The key points I picked up from this session were:

  • Oracle see big data as a process towards making better decisions based on four stages: decide, acquire, organise and analyse.
  • Oracle considers that there are three core technologies for big data: Oracle NoSQL, Hadoop, and R; brought together by Oracle Engineered Systems (AKA the “buy our stuff” pitch).

Cloudera

Had I been at the London event I would have been extremely privileged to see Doug Cutting, Hadoop creator and now Chief Architect at Cloudera speak about his work in this field.  Doug wasn’t available to speak at the Manchester event so Oracle showed us a pre-recorded interview.

For those who aren’t familiar with Cloudera (I wasn’t), it’s effectively a packaged open source big data solution (based on Hadoop and related technologies) providing an enterprise big data solution, with support.

The analogy given was that of a “big data operating system” with Cloudera doing for Hadoop what Red Hat does for Linux.

Perhaps most pertenent of Doug Cutting’s commenst was that we are at the beginning of a revolution in data processing where people can afford to save data and use it to learn, to get a “higher resolution picture of what’s going on and use it to make more informed decisions”.

Capturing the asset – acquire and organise

After a short pitch from Infosys (who have a packaged data platform, although personally, I’d be looking to the cloud…) and an especially cringeworthy spoof Lady Gaga video (JavaZone’s Lady Java) we moved on to enterprise NoSQL. In effect, Oracle has created a NoSQL database using the Berkeley key value database and a Java driver (containing much of the logic to avoid single points of failure) that they claim offers a simple data model, scalability, high availability, transparent load balancing and simple administration.

Above all, Oracle’s view is that, because it’s provided and maintained by Oracle, there is a “single throat to choke”.  In effect, in the same way that we used to say no-one got fired for buying IBM, they are suggesting no-one gets fired for buying Oracle.

That may be true, but it’s my understanding that big data is fuelled by low-cost commodity hardware (infrastructure as a service) and open source software – and whilst Oracle may have a claim on the open source front, the low-cost commodity hardware angle is not one that sits well in the Oracle stable…

Through partnership with Cloudera (which leaves some wondering if  that will last any longer than the Red Hat partnership did?), Oracle is positioning a Hadoop solution for their customer base:

Oracle describe Cloudera as the Redhat for Hadoop, but also say they won't develop their own release; they said that for Linux originally
@debralilley
Debra Lilley

Despite (or maybe in spite of) the overview of HDFS and MapReduce, I’m still not sure how Cloudera  sits alongside Oracle NoSQL but their “big data appliance” includes both options. Now, when I used to install servers, appliances were typically 1U “pizza box” servers. Then they got virtualised – but now it seems they have grown to become whole racks (Oracle) or even whole containers (Microsoft).

Oracle’s view on big data is that we can:

  1. Acquire data with their Big Data Appliance.
  2. Organise/Analyse aggregated results with Exadata.

☆ ☆ ☆ ☆

_List of tasks_:
1. According to the session notes, what four stages does Oracle see big data as a process of?
2. Please reproduce the session notes verbatim from "Through partnership with" to "results with Exadata.".
Nothing asked here depends on the records.

_Given data_:
☆ ☆ ☆ ☆

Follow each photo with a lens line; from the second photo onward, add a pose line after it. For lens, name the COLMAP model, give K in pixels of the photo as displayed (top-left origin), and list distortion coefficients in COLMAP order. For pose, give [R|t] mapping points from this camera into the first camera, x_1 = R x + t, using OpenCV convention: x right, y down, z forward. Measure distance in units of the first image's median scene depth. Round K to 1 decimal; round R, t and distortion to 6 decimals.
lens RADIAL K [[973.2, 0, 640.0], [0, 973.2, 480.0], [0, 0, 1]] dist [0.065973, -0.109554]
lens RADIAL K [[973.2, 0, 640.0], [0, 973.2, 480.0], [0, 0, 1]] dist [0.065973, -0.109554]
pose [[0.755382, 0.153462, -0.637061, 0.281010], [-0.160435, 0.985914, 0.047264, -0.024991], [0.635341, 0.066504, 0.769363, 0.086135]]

☆ ☆ ☆ ☆

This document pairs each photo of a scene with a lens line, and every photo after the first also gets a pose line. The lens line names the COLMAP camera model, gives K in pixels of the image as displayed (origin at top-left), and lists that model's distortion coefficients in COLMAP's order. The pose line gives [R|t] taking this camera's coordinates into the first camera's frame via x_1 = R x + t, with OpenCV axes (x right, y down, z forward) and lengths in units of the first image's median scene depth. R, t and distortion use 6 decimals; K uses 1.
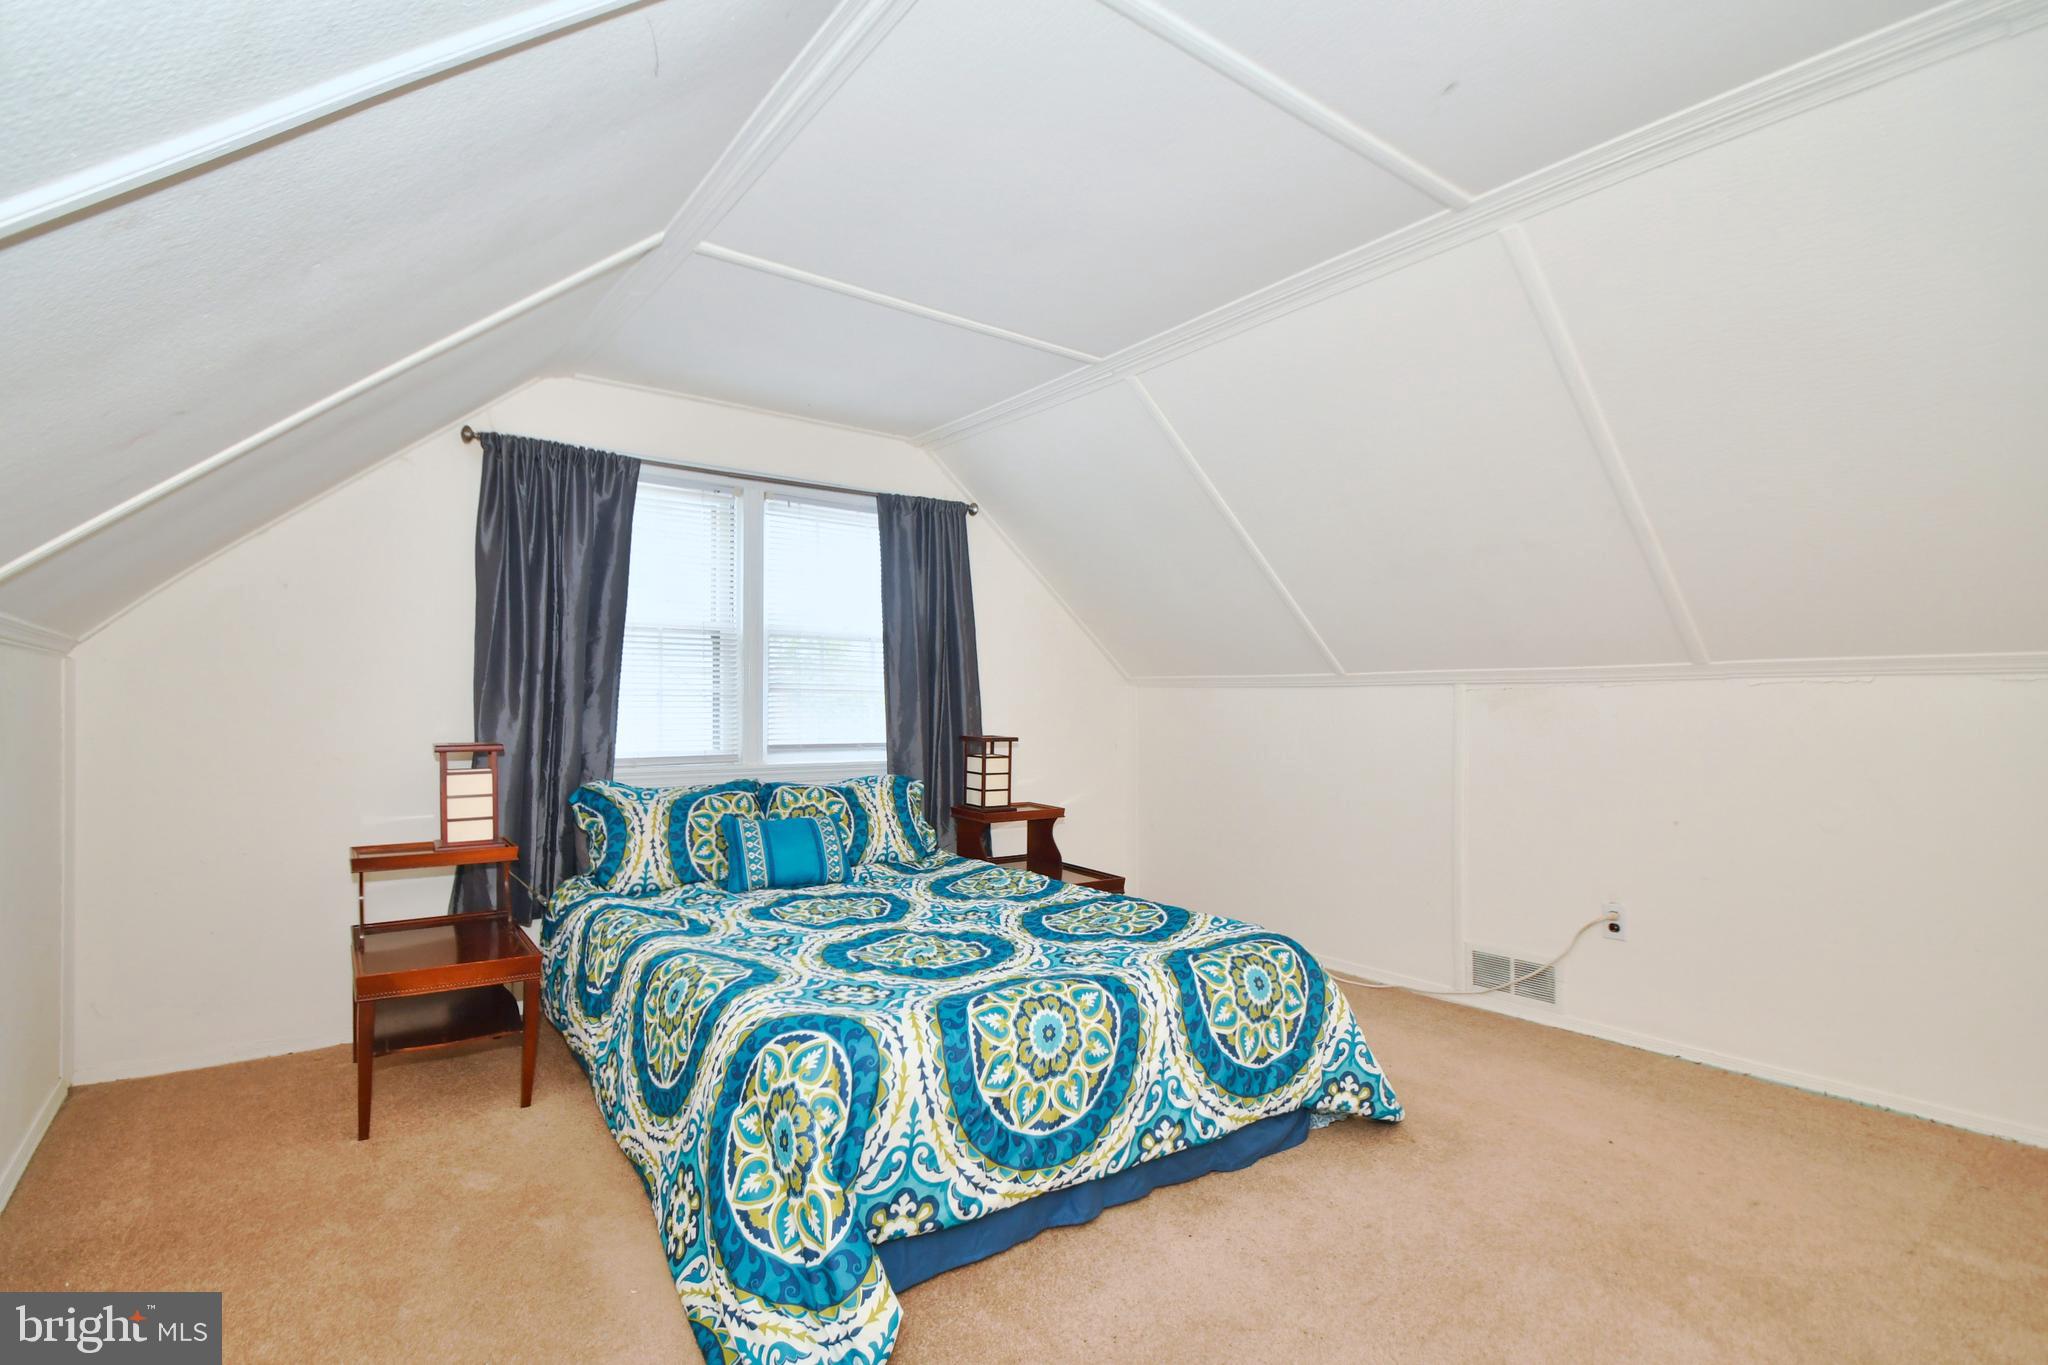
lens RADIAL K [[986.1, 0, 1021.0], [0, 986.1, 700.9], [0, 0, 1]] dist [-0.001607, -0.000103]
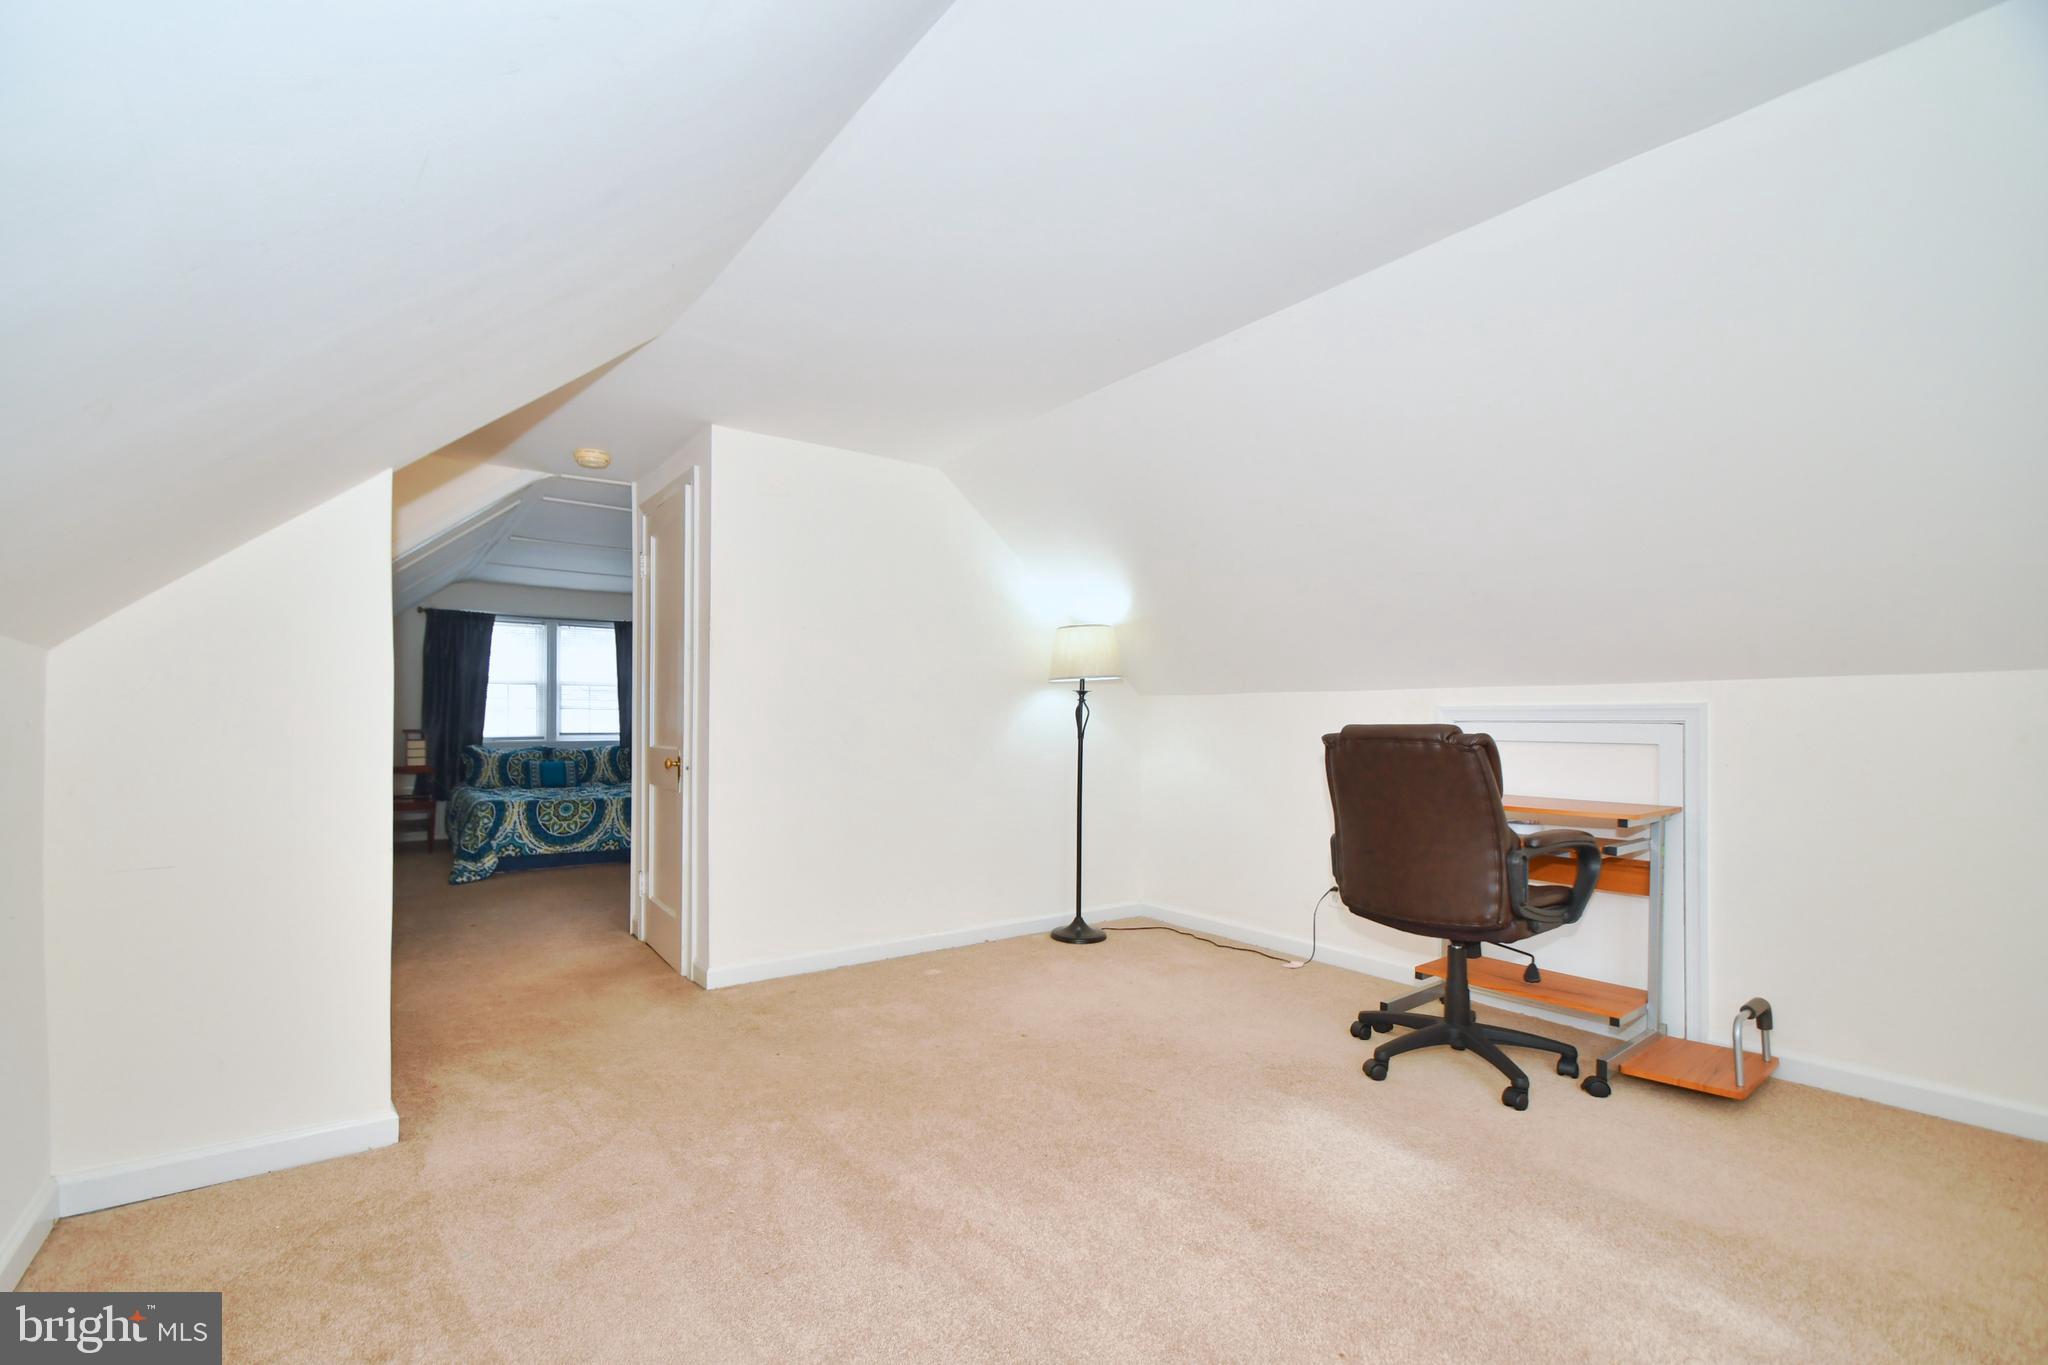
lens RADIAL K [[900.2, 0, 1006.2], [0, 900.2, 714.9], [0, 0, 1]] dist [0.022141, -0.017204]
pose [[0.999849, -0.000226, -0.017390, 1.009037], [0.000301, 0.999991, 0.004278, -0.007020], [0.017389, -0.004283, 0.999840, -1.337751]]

☆ ☆ ☆ ☆

_Answers by task_:
1. Decide, acquire, organise and analyse.

2.
Through partnership with Cloudera (which leaves some wondering if  that will last any longer than the Red Hat partnership did?), Oracle is positioning a Hadoop solution for their customer base:

Oracle describe Cloudera as the Redhat for Hadoop, but also say they won't develop their own release; they said that for Linux originally
@debralilley
Debra Lilley

Despite (or maybe in spite of) the overview of HDFS and MapReduce, I’m still not sure how Cloudera  sits alongside Oracle NoSQL but their “big data appliance” includes both options. Now, when I used to install servers, appliances were typically 1U “pizza box” servers. Then they got virtualised – but now it seems they have grown to become whole racks (Oracle) or even whole containers (Microsoft).

Oracle’s view on big data is that we can:

  1. Acquire data with their Big Data Appliance.
  2. Organise/Analyse aggregated results with Exadata.